Are we over-medicalising kids? What would a mental health check on a toddler even INVOLVE? And is this a total waste of time and money?

Not so fast. The idea of mental health checks on three year olds is confronting and confounding. But let’s take a breath and work out what’s really going on.

Back in 2008, the then Rudd-led Labor Government introduced the Healthy Kids Check. It’s a screening test for 4 year olds, which helps detect a whole range of things related to kids’ health and wellbeing.

As part of the test, the doctor checks out all of the basics – height, weight, eyesight, hearing, oral health, bathroom habits and allergies. It helps identify lifestyle risk factors that might affect a child, discover possible delays in development and to catch any early signs of serious illness.

Sounds sensible enough. That’s Government money being well spent, right? Totally uncontroversial.

Now the Government has announced they’re going to move the test so it happens a year earlier. Again sounds sensible – the earlier we detect any developmental problems in kids, the better.

But they’ve also announced that from July they’ll be expanding the test to check for early signs of mental illness.

Mental illness checks for toddlers? Now THAT is controversial. And everyone is weighing in.

Jill Stark from the Sydney Morning Herald writes:

THREE-YEAR-OLDS will be screened for early signs of mental illness in a new federal government program that will consider behaviour such as sleeping with the light on, temper tantrums or extreme shyness as signs of possible psychological problems.

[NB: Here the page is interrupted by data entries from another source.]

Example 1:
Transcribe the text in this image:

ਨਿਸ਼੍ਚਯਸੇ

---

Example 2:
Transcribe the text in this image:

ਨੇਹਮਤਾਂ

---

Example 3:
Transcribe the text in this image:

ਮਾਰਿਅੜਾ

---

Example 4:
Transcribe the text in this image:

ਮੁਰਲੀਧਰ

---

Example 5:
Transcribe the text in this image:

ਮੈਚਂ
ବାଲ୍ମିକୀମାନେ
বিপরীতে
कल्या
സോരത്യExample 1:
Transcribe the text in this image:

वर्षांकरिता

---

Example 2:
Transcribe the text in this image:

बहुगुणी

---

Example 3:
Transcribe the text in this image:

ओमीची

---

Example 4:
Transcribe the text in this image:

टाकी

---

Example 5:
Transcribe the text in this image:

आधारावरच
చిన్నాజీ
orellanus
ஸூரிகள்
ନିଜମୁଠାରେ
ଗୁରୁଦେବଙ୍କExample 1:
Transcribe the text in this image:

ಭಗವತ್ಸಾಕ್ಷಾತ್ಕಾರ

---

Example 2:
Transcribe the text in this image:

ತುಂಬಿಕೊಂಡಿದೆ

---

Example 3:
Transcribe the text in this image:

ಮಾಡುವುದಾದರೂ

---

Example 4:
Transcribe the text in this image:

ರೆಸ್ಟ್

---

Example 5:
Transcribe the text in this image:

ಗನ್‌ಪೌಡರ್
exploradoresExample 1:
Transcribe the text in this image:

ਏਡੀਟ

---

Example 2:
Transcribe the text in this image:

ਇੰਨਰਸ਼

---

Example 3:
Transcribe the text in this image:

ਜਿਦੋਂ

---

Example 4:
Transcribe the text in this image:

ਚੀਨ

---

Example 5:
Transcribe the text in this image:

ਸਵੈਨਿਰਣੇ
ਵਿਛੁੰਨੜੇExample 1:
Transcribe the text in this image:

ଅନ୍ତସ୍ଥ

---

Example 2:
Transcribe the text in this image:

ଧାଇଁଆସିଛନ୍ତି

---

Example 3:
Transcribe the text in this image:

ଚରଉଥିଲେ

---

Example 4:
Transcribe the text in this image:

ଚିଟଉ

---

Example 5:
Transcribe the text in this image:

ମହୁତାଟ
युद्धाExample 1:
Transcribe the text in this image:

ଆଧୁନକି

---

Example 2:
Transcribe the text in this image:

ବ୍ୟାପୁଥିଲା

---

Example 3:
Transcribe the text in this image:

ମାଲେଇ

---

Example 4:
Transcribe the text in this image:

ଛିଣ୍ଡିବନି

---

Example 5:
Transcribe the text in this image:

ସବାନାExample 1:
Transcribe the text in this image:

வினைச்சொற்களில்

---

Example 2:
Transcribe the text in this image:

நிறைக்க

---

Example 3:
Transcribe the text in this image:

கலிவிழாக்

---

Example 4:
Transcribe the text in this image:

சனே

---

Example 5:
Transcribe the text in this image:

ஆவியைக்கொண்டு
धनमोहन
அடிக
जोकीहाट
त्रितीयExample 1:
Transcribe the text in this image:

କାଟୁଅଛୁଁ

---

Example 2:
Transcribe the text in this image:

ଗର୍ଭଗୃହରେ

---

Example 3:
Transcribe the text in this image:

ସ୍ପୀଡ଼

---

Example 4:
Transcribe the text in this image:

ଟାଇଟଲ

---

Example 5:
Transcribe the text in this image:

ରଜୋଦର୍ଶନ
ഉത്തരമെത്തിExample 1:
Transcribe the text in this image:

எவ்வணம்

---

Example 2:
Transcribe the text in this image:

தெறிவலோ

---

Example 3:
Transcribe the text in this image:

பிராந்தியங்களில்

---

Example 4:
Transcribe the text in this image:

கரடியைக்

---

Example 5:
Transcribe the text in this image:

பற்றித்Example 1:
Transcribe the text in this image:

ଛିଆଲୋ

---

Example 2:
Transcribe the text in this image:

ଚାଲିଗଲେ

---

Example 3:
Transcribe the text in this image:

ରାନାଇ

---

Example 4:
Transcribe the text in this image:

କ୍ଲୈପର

The test, although not compulsory, will form part of a check for developmental problems such as hearing, eyesight and allergies. Previously it was conducted on four-year-olds but has been brought forward a year and for the first time will include screening for mental health problems, with doctors to receive training before it is introduced in the next financial year.

Professor Frank Oberklaid, who is in charge of devising the new criteria for the mental illness test has defended the changes, saying:

“The critics are worried that we’re going to slap diagnoses on three-year-olds and treat them with drugs, but this is not the point of the exercise. Many parents and preschool teachers face behaviours in children that are challenging and cause stress and distress.”

But President of the Australian Medical Association Steve Hambleton is warning that:

“We have to be careful we don’t medicalise normal behaviour and that’s a real caution with children. There are genuine kids who need extra support to help them integrate into normal kindergartens and classrooms, and a lot of the funding for that is driven by diagnoses, so there’s a perverse incentive to diagnose conditions like autism.”

What do you think? Will these new tests help prevent the development of mental illness, which is seriously affecting far too many kids as they move into their teen years? Or will it just mean putting medical labels on perfectly normal childhood fears and anxieties?